Anthony Bourdain is host of the Discovery Channel's No Reservations, executive chef at Les Halles in Manhattan, and author of the bestselling and groundbreaking Kitchen Confidential, Anthony Bourdain's Les Halles Cookbook, A Cook's Tour, Bone in the Throat, and many others. His latest book, The Nasty Bits will be released on May 16, 2006.

Heat is a remarkable work on a number of fronts--and for a number of reasons. First, watching the author, an untrained, inexperienced and middle-aged desk jockey slowly transform into not just a useful line cook--but an extraordinarily knowledgable one is pure pleasure. That he chooses to do so primarily in the notoriously difficult, cramped kitchens of New York's three star Babbo provides further sado-masochistic fun. Buford not only accurately and hilariously describes the painfully acquired techniques of the professional cook (and his own humiations), but chronicles as well the mental changes--the "kitchen awareness" and peculiar world view necessary to the kitchen dweller. By end of book, he's even talking like a line cook.

Secondly, the book is a long overdue portrait of the real Mario Batali and of the real Marco Pierre White--two complicated and brilliant chefs whose coverage in the press--while appropriately fawning--has never described them in their fully debauched, delightful glory.

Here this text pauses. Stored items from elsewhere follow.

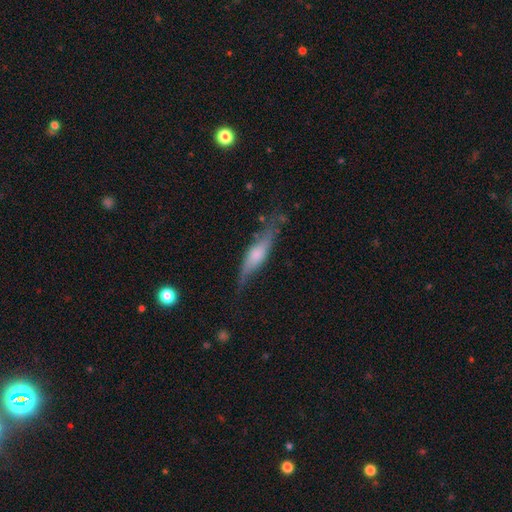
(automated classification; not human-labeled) This is possibly a featured or disk galaxy (56%). It is likely viewed edge-on (77%). Merging: likely none (64%).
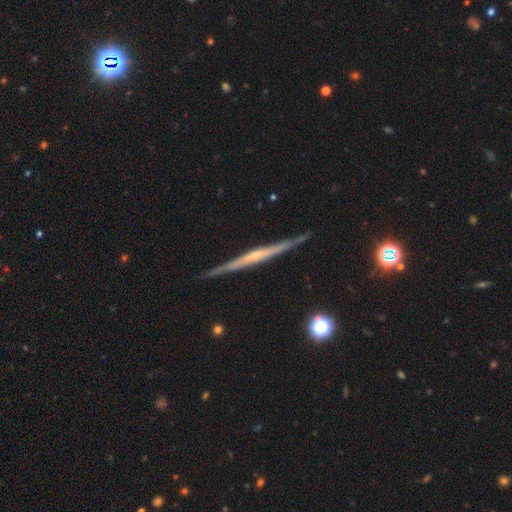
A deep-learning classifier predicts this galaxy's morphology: smooth_or_featured: featured or disk (p=0.78) [alt: smooth p=0.16]
disk_edge_on: yes (p=0.98) [alt: no p=0.02]
edge_on_bulge: none (p=0.52) [alt: rounded p=0.39]
merging: none (p=0.89) [alt: minor disturbance p=0.08]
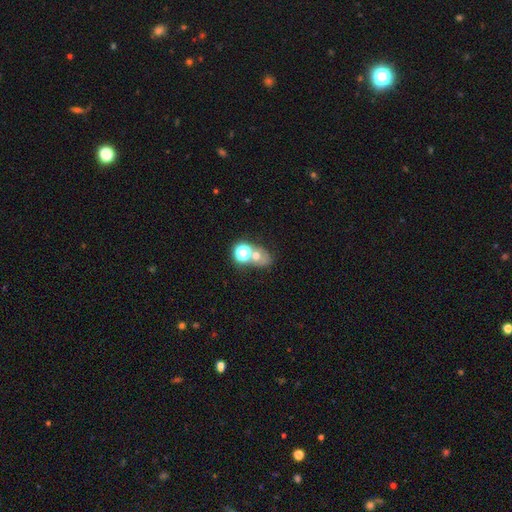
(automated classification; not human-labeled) This is possibly a smooth galaxy (55%). How rounded: possibly round (52%). Merging: marginally merger (43%).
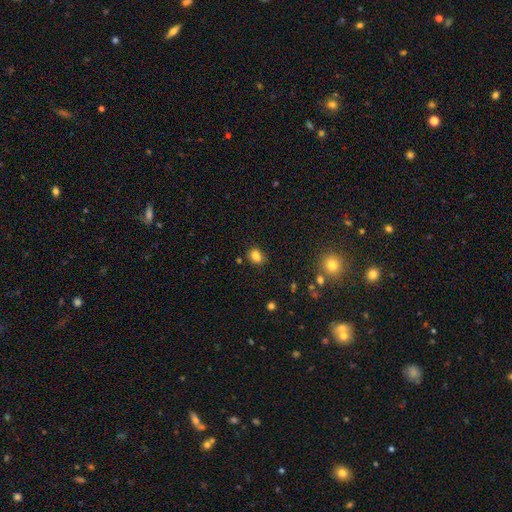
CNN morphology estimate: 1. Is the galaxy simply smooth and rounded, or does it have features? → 81% smooth, 13% star or artifact, 6% featured or disk.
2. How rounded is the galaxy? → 54% in between, 45% round, 1% cigar-shaped.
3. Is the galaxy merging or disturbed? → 73% none, 17% minor disturbance, 7% merger, 4% major disturbance.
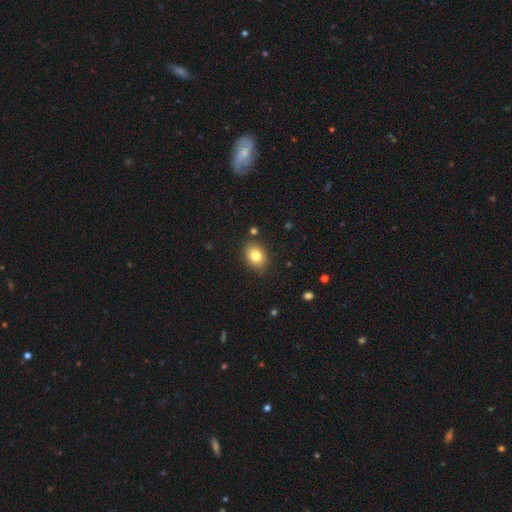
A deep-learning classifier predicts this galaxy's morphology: type=smooth (81%); roundness=in between (62%); merging=none (85%).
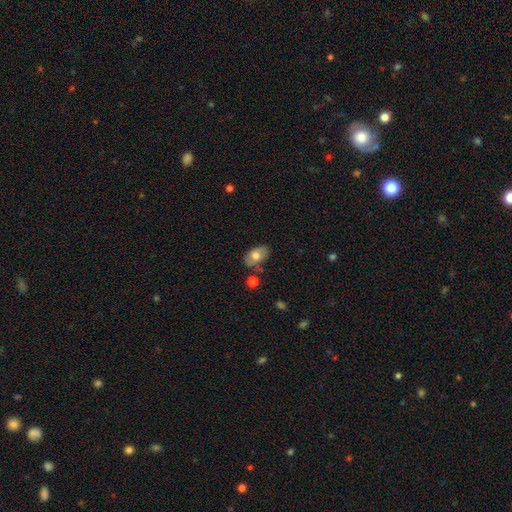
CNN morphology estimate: A smooth galaxy with no disk features (70%) that is in between round and cigar-shaped (90%). Merging: none (73%).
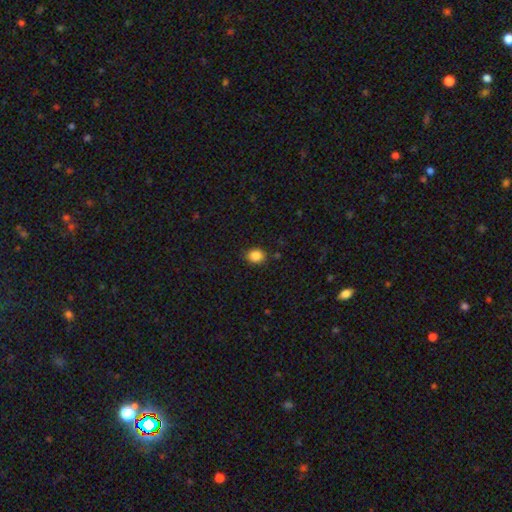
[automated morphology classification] A smooth galaxy with no disk features (86%) that is round (52%).

Vote fractions:
- Smooth or featured? smooth: 86% / star or artifact: 10% / featured or disk: 4%
- How rounded? round: 52% / in between: 47% / cigar-shaped: 1%
- Merging? none: 86% / minor disturbance: 10% / major disturbance: 3% / merger: 2%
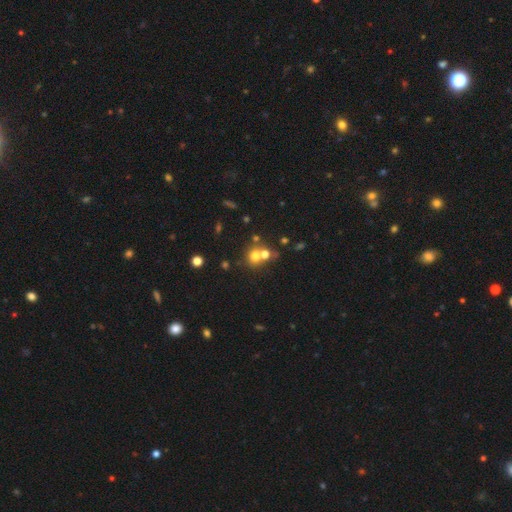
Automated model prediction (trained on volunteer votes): Smooth or featured? smooth (67%)
How rounded? round (81%)
Merging? merger (46%)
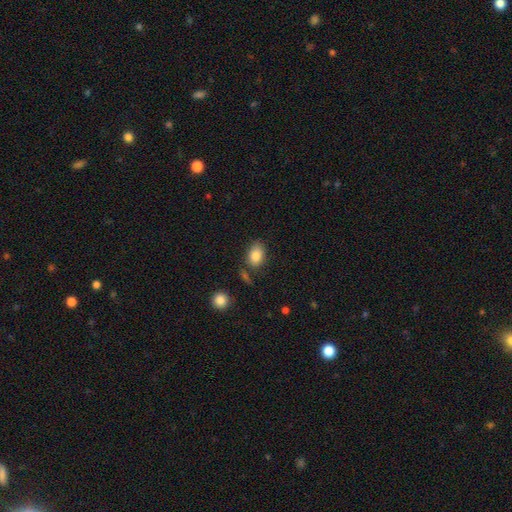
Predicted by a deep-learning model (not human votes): Q: Smooth or featured?
A: smooth (85%); runner-up: star or artifact (8%)
Q: How rounded?
A: in between (82%); runner-up: round (16%)
Q: Merging?
A: none (73%); runner-up: minor disturbance (16%)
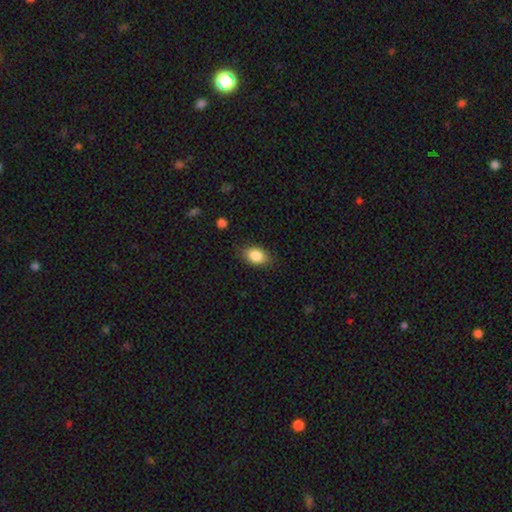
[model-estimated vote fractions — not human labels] Morphology: type=smooth (86%); roundness=in between (84%); merging=none (81%).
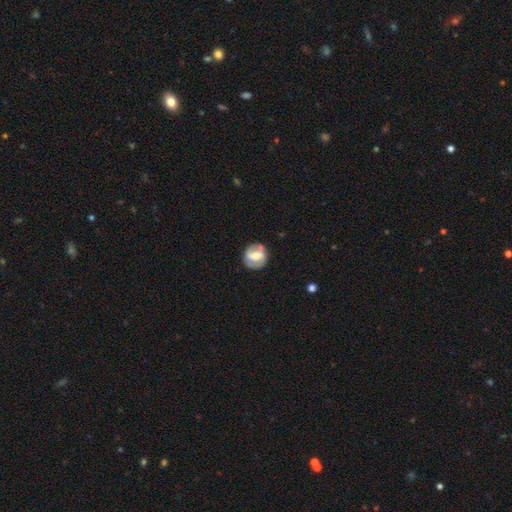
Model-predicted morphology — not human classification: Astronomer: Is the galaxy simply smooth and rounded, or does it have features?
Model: featured or disk — 60%.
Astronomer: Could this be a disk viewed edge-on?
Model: no — 96%.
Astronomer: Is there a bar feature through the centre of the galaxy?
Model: strong — 41% (runner-up: weak, 40%).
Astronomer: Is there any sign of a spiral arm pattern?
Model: yes — 69%.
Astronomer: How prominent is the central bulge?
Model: moderate — 55%.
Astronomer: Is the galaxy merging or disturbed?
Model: none — 76%.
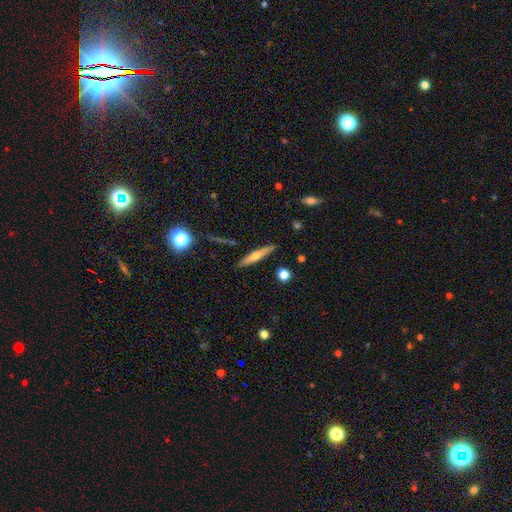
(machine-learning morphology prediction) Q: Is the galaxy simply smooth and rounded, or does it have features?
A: featured or disk — 51%.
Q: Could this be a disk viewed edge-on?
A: yes — 94%.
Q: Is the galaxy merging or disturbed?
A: none — 87%.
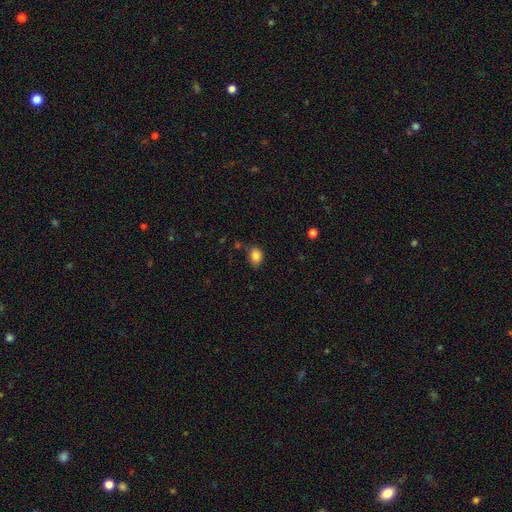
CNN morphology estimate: smooth-or-featured: smooth: 85% | star or artifact: 10% | featured or disk: 5%
  how-rounded: in between: 57% | round: 42% | cigar-shaped: 1%
  merging: none: 71% | minor disturbance: 19% | merger: 5% | major disturbance: 4%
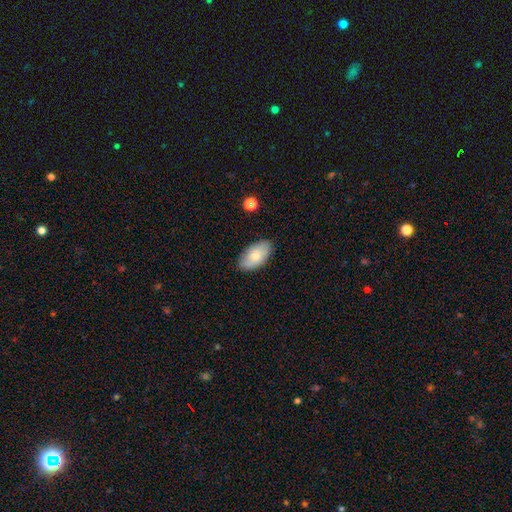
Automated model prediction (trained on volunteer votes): This appears to be a smooth galaxy with no disk features (73%) that is in between round and cigar-shaped (94%). Merging: none (84%).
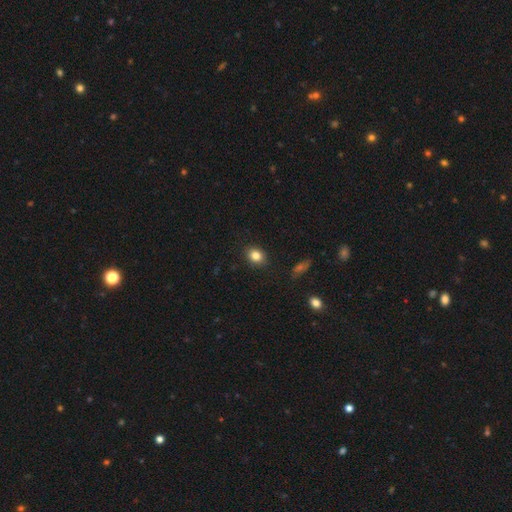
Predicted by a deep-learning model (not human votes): Smooth or featured? smooth (83%)
How rounded? in between (53%)
Merging? none (89%)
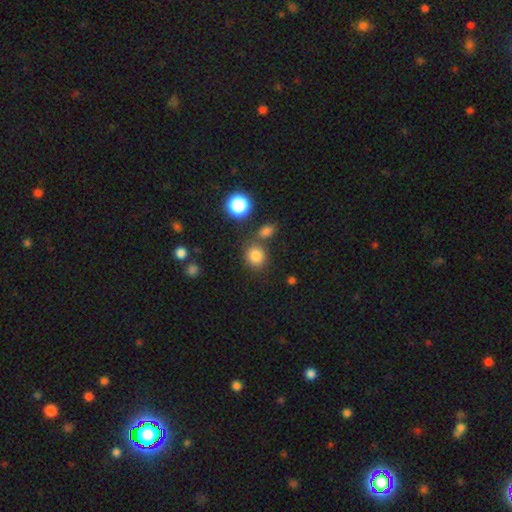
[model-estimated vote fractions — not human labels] A smooth galaxy with no disk features (81%) that is round (77%).

Vote fractions:
- Smooth or featured? smooth: 81% / star or artifact: 14% / featured or disk: 5%
- How rounded? round: 77% / in between: 22% / cigar-shaped: 1%
- Merging? none: 71% / merger: 14% / minor disturbance: 10% / major disturbance: 4%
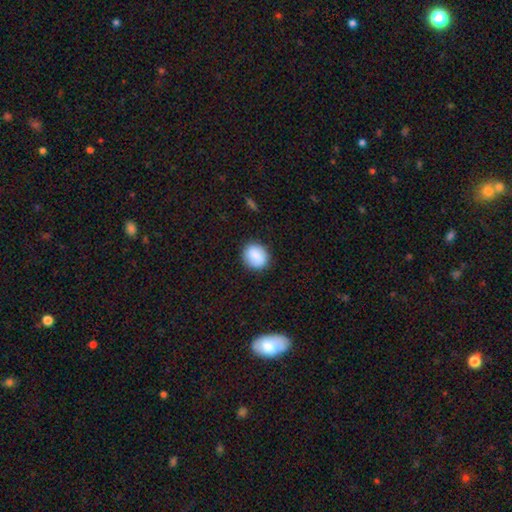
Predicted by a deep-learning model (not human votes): smooth-or-featured: smooth: 86% | star or artifact: 7% | featured or disk: 7%
  how-rounded: round: 77% | in between: 22% | cigar-shaped: 1%
  merging: none: 87% | minor disturbance: 9% | major disturbance: 3% | merger: 1%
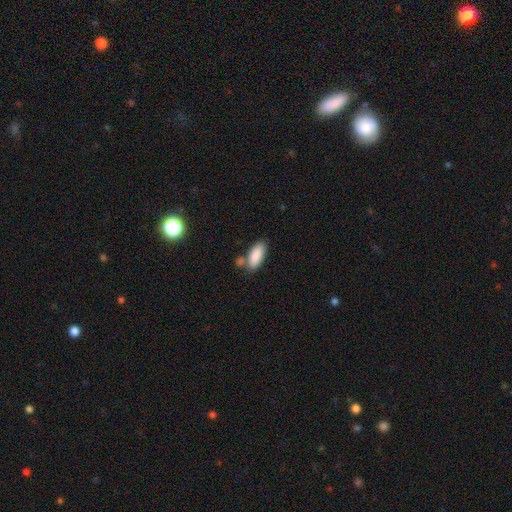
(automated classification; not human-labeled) Smooth or featured: smooth — 88% (star or artifact — 6%)
How rounded: in between — 84% (cigar-shaped — 14%)
Merging: none — 61% (merger — 19%)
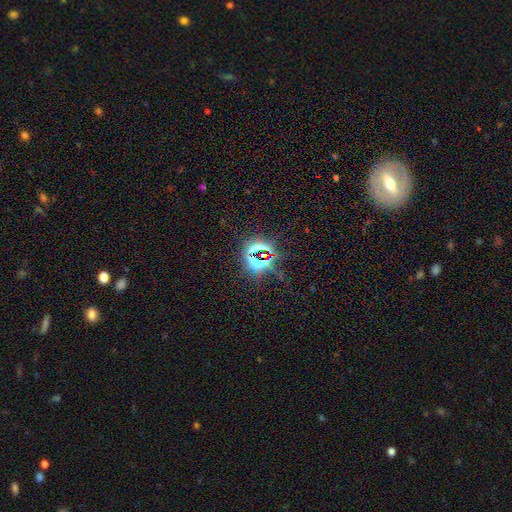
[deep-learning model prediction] A star or artifact, not a galaxy (78%).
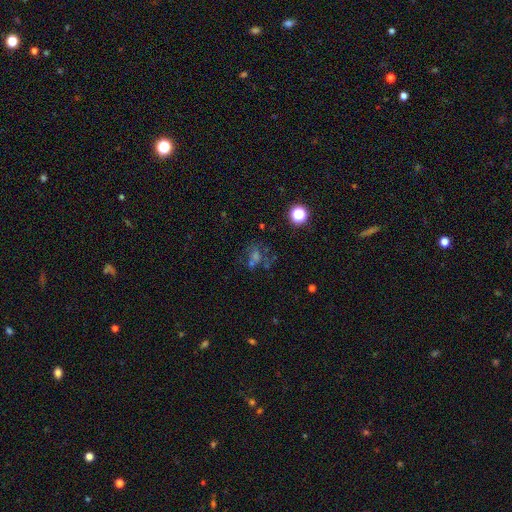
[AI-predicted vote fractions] Morphology: type=star or artifact (40%).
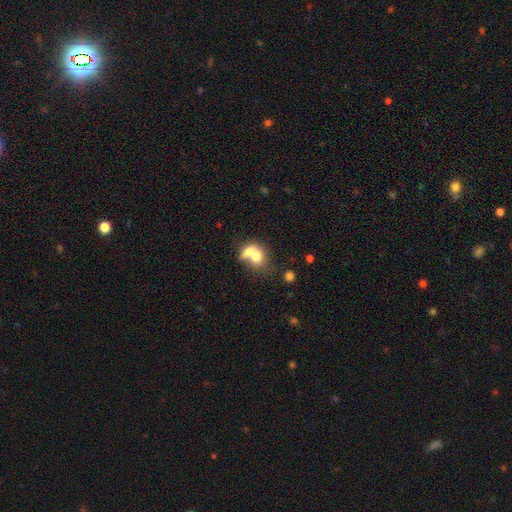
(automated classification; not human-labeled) This appears to be a smooth galaxy with no disk features (70%) that is in between round and cigar-shaped (59%). Merging: merger (67%).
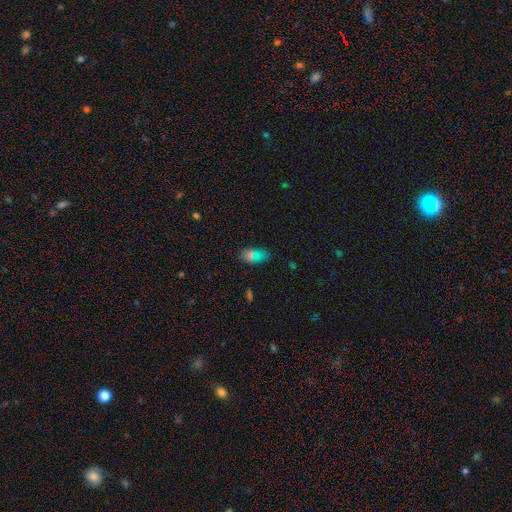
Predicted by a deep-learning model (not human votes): This is likely a smooth galaxy (67%). How rounded: clearly in between (90%). Merging: likely none (78%).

Buford has--for the first time--managed to explain White's peculiar--almost freakish brilliance--while humanizing a man known for terrorizing cooks, customers (and Batali). As for Mario--he is finally revealed for the Falstaffian, larger than life, mercurial, frighteningly intelligent chef/enterpreneur he really is. No small accomplishment. Other cooks, chefs, butchers, artisans and restaurant lifers are described with similar insight.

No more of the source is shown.